Schematic created using BioRender.com displaying the experimental design wherein diluted serum from R-P4 immunized or adjuvant control WT, CD1d-/- and Traj18-/- mice was incubated with Granadaene (1.25mM) prior to hemolysis assays with human red blood cells. Hemoglobin release in cell supernatants was measured (absorbance at 420 nm), and percent hemolysis relative to Triton X-100 (0.1%) control (100% hemolysis) and PBS-treated negative controls (0% hemolysis) was calculated. Data represent mean ± SEM from five samples/group. Tukey’s multiple comparison test following ANOVA. * Indicates p < 0.05, ** indicates p < 0.01, *** indicates p < 0.001.
Fig 10.
Maternal R-P4 immunization diminished GBS ascending infection.

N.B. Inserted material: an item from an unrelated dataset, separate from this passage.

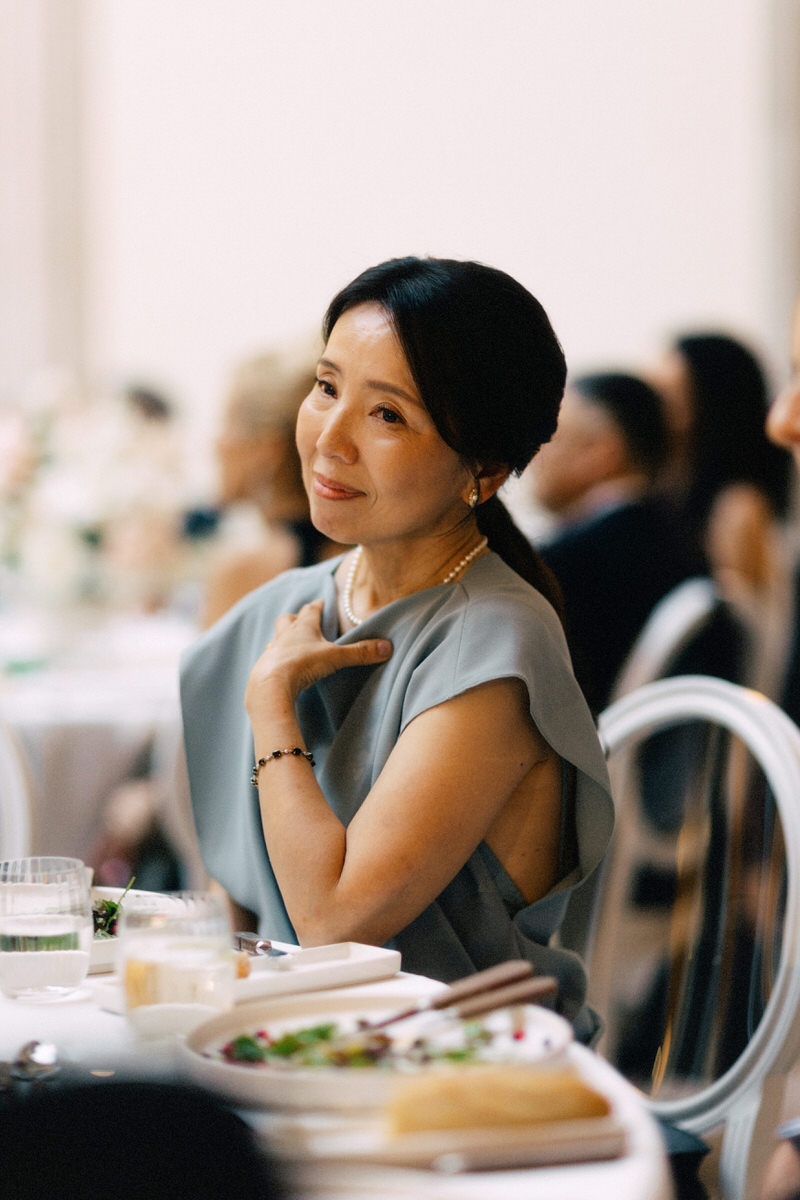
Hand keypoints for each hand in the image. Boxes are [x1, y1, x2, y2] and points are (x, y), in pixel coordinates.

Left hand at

(A) Schematic created using BioRender.com displaying the timeline for pregnancy-associated vaginal GBS challenge following R-P4 immunization. After their final vaccine boost, mice were mated and monitored for pregnancy. On day 14 of pregnancy, mice were intravaginally challenged with 108 CFU of GBS (WT NCTC10/84). (B) Dams were euthanized at ~72 hours post-infection and blood, lower genital tract (LGT), uterus, proximal and distal placentas and their pups were collected, homogenized, and plated for CFU enumeration. Medians are indicated with circles representing values from individual mice. Statistical differences were determined by Mann-Whitney test (sample sizes: n = 14 adjuvant, n = 18 adjuvant + R-P4). * Indicates p < 0.05, ** indicates p < 0.01, ns indicates not significant, or p ≥ 0.05.
Fig 11.
Model demonstrating the importance of antibody and T cell responses in R-P4 mediated immune protection against GBS infection.
Model created using BioRender.com showing humoral and cellular immunity in R-P4-mediated protection against GBS infection. R-P4 presentation by dendritic cells requires CD1d, which promotes T cell proliferation resulting in antibody production (IgG and IgM) via B cells. CD1d restricted T cells such as iNKT cells also are important for R-P4 mediated protection, which can provide noncognate help through production of inflammatory cytokines such as IL-18, IL-22 and IL-17 resulting in recruitment of phagocytes that dimmish GBS burden. Alternatively, iNKT cells can provide cognate help via IL-4 and INF-γ promoting direct interaction between iNKT follicular helper cells (iNKTFH) with T cells resulting in antibody production that dimmish cytotoxicity and GBS dissemination.